**PROBLEM TO SOLVE:**
Copy each line from the data that has the word "lines" in it.

**SUPPLIED RECORDS:**
*** Block opens ***
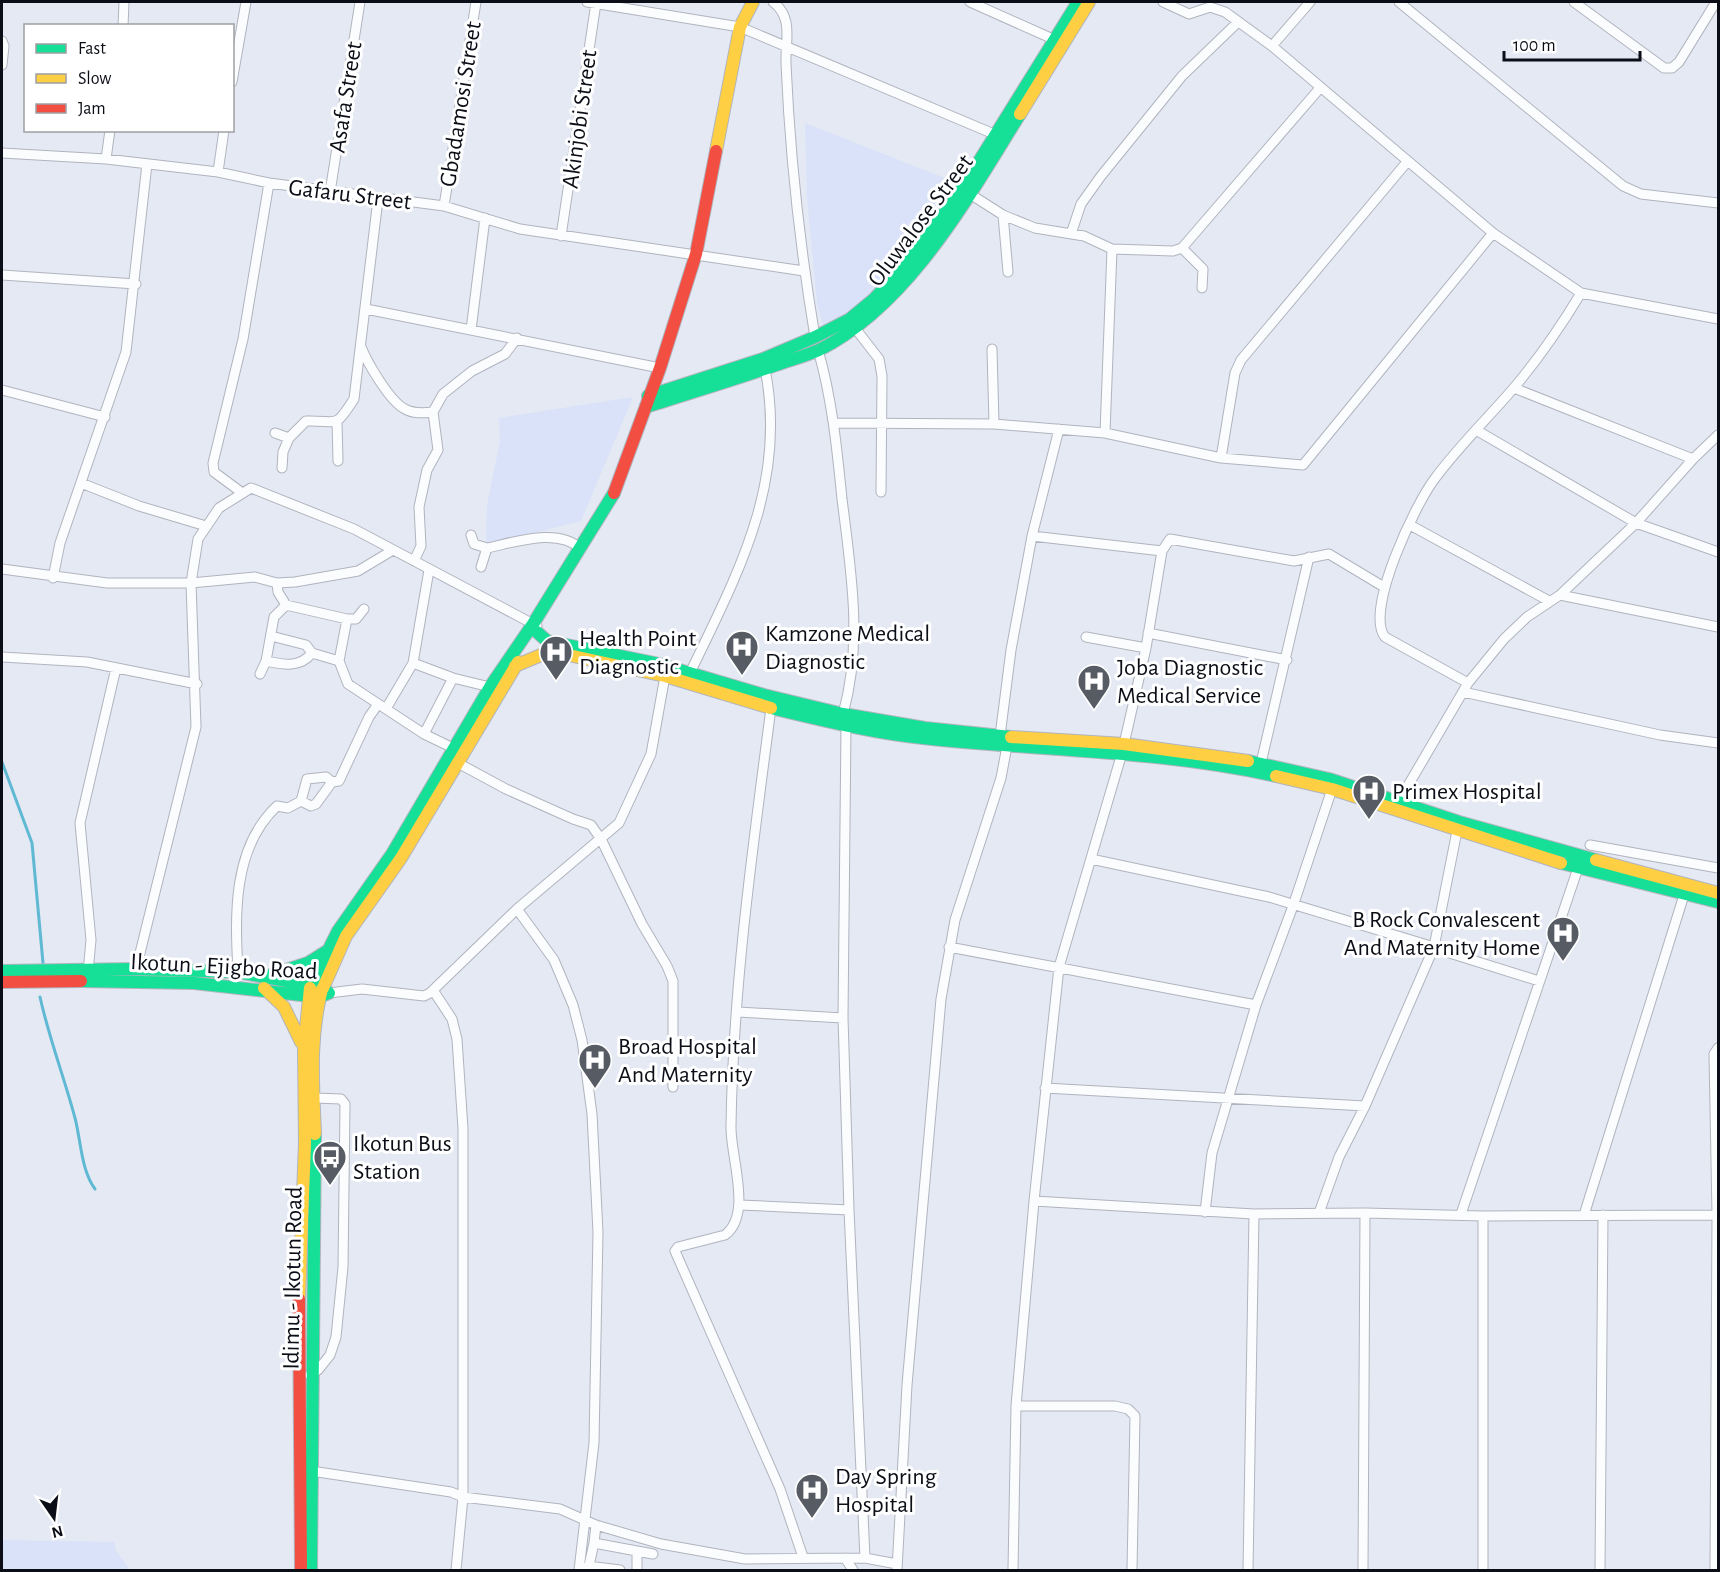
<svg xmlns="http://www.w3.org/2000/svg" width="1720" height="1572" viewBox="0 0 1720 1572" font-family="'Alegreya Sans',sans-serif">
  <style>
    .built { fill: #d9e2f8 }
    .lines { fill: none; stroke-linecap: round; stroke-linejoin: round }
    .stream { stroke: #60b9d3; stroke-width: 3 }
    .street-casing { stroke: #b0b4be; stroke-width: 11 }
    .fast-casing { stroke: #b0b4be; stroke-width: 14 }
    .slow-casing { stroke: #b0b4be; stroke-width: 14 }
    .jam-casing { stroke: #b0b4be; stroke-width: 14 }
    .street { stroke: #fbfcfd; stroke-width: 9 }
    .fast { stroke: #16e098; stroke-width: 12 }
    .slow { stroke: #ffcf43; stroke-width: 12 }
    .jam { stroke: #f24e42; stroke-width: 12 }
    .labels { text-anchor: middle; stroke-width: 6; stroke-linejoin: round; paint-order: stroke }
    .street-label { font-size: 24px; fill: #0b0e16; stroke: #fff }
    .poi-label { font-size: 24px; fill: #0b0e16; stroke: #fff; text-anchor: start }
  </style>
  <rect width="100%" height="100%" fill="#e4e9f4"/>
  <path class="built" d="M805,123L960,184L905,261L862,305L823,326L817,303L807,197Z
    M633,397L581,521L486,545L487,505L500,441L499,418Z
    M2,1540L115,1542V1549L130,1570H2Z"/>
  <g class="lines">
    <path class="stream" d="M2,762L32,843L43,963
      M40,997C49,1038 64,1077 75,1118C81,1141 81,1170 95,1189"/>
    <defs>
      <path id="street" d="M587,2L740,27L1001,137
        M773,2C794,18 785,41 786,64C790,156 800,247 815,337
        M970,2L1053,39
        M1163,2L1189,14L1210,7L1225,12L1272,46L1493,233L1581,293L1718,319
        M1399,2L1623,186L1641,194L1718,203
        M1574,2L1664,68H1672L1679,62L1716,2
        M123,26L124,2
        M2,41L4,46L2,65
        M1272,46L1310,2
        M232,82L246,2
        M2,153L106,159L218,172L269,183L444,206L520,229L804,271
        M106,159L110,130
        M218,172L224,130
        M330,192L360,2
        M970,194L1003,215L1035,228L1084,236L1112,249L1173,251L1182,248L1320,88
        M444,206L476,2
        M1003,215L1008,272
        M1071,234L1081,204L1101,176L1182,76L1238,22
        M561,236L596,3
        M1182,248L1203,269L1202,288
        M2,275L136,284
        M366,309L660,368
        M855,328L879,359L882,376L881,492
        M471,330L485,218
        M361,347C367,362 390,402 405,409C413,414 424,413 433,412
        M992,349L994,424
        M818,350C832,398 837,449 842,499C851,571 863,643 843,714
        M1514,388L1693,459
        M2,390L105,417
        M337,421L338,461
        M834,423L994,424L1105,433L1221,458L1303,465L1493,233
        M1476,430L1636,523L1718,552
        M275,433L289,438L306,421C339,420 334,430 354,399L378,199
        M1105,433L1112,249
        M1221,458L1235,373L1241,360L1407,162
        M282,468L283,452L289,438
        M81,483L139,506L206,526
        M241,492L214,472L213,463L243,339L269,183
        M1410,525L1549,601
        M471,535L474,544L487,548
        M1032,536L1162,551
        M414,561L421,546L419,507L427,470L438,450L433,412L443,394L472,371L505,354L517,338
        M481,567L487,548C516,542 558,527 581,549
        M2,569L107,583H191L255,577L277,583L295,582L358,571L393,550
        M53,578L60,543L126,352L147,164
        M277,583L278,592L286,605L347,619H356L364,609
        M1560,595L1718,627
        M1148,633L1287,660
        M271,636L306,645L312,653
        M1086,637L1146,648
        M2,657L87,662L197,684
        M266,661L274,617L286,605
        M339,661L347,619
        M413,663L453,678L490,687
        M690,673C737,575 788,483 765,369
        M260,674L266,661C284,665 300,668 312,653L339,661L348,684L424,734L453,748
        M1468,683L1385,637C1364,611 1416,502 1436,477C1459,446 1487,419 1512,390C1537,361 1561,326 1581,293
        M1463,692L1660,735L1718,743
        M387,707L413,663L429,570
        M771,708C753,846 733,986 731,1126C730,1156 753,1214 725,1235L678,1247L675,1251L780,1489L803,1557
        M846,726L843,1018L849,1210L865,1558
        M424,734L453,678
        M1000,736L1011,650L1032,536L1059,429
        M1124,744L1146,648L1162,551L1170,539L1294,561L1329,554L1384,587
        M456,762L506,789L573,819L591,825L601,839L642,924L667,966L673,981V1087
        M1261,763L1309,557
        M301,801L307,779L326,777L332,782
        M1399,801L1468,683L1504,639L1527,617L1560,595L1636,523L1693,459L1718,435
        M1590,845L1718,868
        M1091,859L1269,897L1434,947
        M517,909L554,960L573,1005L582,1040L592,1114L598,1232L594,1443L579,1570
        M949,947L1256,1005
        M1440,950L1539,981
        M136,969L196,727L191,583L198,539L219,508L251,488L354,529L537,626
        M88,972L91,940L80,823L116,668
        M238,972C235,916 232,848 277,806L288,808L301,801L311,806L316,804L332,782L339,781L369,717L378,704
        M433,990L452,1019L457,1039L463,1129V1497L456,1570
        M329,993L362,989L424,996L430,993L517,909L619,823L651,754L665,676
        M738,1012L843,1018
        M1045,1088L1365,1106
        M1034,1201L1254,1214L1365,1213L1483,1216L1718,1215
        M740,1205L849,1210
        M1205,1212L1212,1153L1256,1005L1293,906L1332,789
        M1319,1213L1339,1157L1365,1106L1434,947L1457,831
        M1461,1214L1578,868
        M1584,1215L1684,895
        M1483,1216V1570
        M310,1375L318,1370L330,1355L336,1337L343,1267L345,1104L341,1099L314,1098
        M1016,1406H1115L1128,1409L1135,1416L1132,1570
        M311,1471L451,1492L463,1497L560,1509L596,1525L661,1544L745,1559L865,1558L897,1564
        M596,1525L594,1543L653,1554
        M845,1558L853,1570
        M588,1566L620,1570
        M588,1570L594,1543
        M637,1570V1551
        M897,1570L907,1385L941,999L955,920L1001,778L1007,746
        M1013,1570L1016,1406L1034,1201L1059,967L1122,753
        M1248,1570L1254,1214
        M1363,1570L1365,1213
        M1600,1570L1603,1215
        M1715,1570L1717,1215L1714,1054L1718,1048"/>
      <path id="fast" d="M648,396L763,359L815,337L850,319L873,300L904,267L960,192L1078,2
        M646,407C689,393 733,380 776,365C790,360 805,356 819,350C909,305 968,197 1020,114
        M537,632L547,641L659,664L764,695L843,714L925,728L1011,737
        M771,708C822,720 872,733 923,738C1041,751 1160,750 1276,776
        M1248,761L1329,779L1459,822L1596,860
        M1561,863L1718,902
        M2,971L136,969L238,972L323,988L329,993L319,997L194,983L81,981
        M268,976L308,963L327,951
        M311,985L338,931L392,854L490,687L533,624L614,493
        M311,1570L315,1134"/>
      <path id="slow" d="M1020,114L1089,2
        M716,151L740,27L753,2
        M515,666L541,655L564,654L665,676L771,708
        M1011,737L1124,744L1248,761
        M1276,776L1332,789L1561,863
        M1596,860L1718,893
        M264,988L284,1007L301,1042
        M323,988L346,936L401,858L518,662
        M315,1134C313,1085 309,1037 322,989
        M299,1299L305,1143L304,1048L310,988"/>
      <path id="jam" d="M614,493L660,368L696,254L716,151
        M2,982L81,981
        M299,1299L301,1570"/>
    </defs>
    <use href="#street" class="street-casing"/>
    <use href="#fast" class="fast-casing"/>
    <use href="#slow" class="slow-casing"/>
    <use href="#jam" class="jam-casing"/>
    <use href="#street" class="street"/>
    <use href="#fast" class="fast"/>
    <use href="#slow" class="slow"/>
    <use href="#jam" class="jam"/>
  </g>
  <defs>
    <symbol id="hospital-pin" viewBox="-11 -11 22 30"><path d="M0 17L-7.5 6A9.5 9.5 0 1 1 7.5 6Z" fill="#575b64" stroke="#fff"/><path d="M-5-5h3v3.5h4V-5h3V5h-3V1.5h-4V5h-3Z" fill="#fff"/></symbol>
    <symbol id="bus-pin" viewBox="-11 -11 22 30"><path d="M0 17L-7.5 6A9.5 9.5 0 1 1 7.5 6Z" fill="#575b64" stroke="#fff"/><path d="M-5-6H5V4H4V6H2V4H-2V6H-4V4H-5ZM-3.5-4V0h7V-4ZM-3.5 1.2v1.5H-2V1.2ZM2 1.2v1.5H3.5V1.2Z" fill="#fff"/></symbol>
  </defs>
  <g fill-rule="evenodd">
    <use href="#hospital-pin" x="723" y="628" width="38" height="52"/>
    <use href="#hospital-pin" x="537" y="633" width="38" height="52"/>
    <use href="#hospital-pin" x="1075" y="662" width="38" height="52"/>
    <use href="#hospital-pin" x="1350" y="772" width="38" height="52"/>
    <use href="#hospital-pin" x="1544" y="914" width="38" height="52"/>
    <use href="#hospital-pin" x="576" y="1041" width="38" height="52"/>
    <use href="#bus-pin" x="311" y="1138" width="38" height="52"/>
    <use href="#hospital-pin" x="793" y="1471" width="38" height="52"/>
  </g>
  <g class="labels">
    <g class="street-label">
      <text transform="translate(345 97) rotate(-81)" y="8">Asafa Street</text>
      <text transform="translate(460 104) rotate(-81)" y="8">Gbadamosi Street</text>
      <text transform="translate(579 119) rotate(-82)" y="8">Akinjobi Street</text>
      <text transform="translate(350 194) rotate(7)" y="8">Gafaru Street</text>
      <text transform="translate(920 220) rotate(-53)" y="8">Oluwalose Street</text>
      <text transform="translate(224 966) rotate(3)" y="8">Ikotun - Ejigbo Road</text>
      <text transform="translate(292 1278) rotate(-89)" y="8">Idimu - Ikotun Road</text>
    </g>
    <g class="poi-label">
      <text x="765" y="641">Kamzone Medical<tspan x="765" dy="28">Diagnostic</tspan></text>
      <text x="579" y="646">Health Point<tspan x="579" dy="28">Diagnostic</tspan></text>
      <text x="1117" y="675">Joba Diagnostic<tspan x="1117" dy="28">Medical Service</tspan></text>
      <text x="1392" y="799">Primex Hospital</text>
      <text x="1540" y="927" text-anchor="end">B Rock Convalescent<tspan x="1540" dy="28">And Maternity Home</tspan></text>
      <text x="618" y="1054">Broad Hospital<tspan x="618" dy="28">And Maternity</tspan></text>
      <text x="353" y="1151">Ikotun Bus<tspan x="353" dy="28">Station</tspan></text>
      <text x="835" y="1484">Day Spring<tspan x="835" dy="28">Hospital</tspan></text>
    </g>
  </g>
  <rect width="1720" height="1572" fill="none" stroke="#0b0e16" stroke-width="6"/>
  <rect x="24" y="24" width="210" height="108" fill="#ffffff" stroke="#9d9fa2" stroke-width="1.5"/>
  <rect x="36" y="44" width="30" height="9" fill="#16e098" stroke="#9d9fa2" stroke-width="1.5"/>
  <text x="78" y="54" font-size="18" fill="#0b0e16">Fast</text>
  <rect x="36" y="74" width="30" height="9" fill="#ffcf43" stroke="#9d9fa2" stroke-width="1.5"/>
  <text x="78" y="84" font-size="18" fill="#0b0e16">Slow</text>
  <rect x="36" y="104" width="30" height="9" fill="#f24e42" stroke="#9d9fa2" stroke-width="1.5"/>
  <text x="78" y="114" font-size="18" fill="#0b0e16">Jam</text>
  <g transform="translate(54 1518) rotate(166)" stroke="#ffffff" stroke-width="4.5" paint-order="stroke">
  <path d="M0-4.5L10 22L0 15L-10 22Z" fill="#0b0e16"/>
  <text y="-9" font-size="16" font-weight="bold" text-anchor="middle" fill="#0b0e16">N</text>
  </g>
  <path d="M1504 51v9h136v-9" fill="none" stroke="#0b0e16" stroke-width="3"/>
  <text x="1513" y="51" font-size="18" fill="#0b0e16" stroke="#ffffff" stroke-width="4.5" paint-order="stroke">100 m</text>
</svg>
*** Block closes ***
**RESULT BELOW:**
    .lines { fill: none; stroke-linecap: round; stroke-linejoin: round }
  <g class="lines">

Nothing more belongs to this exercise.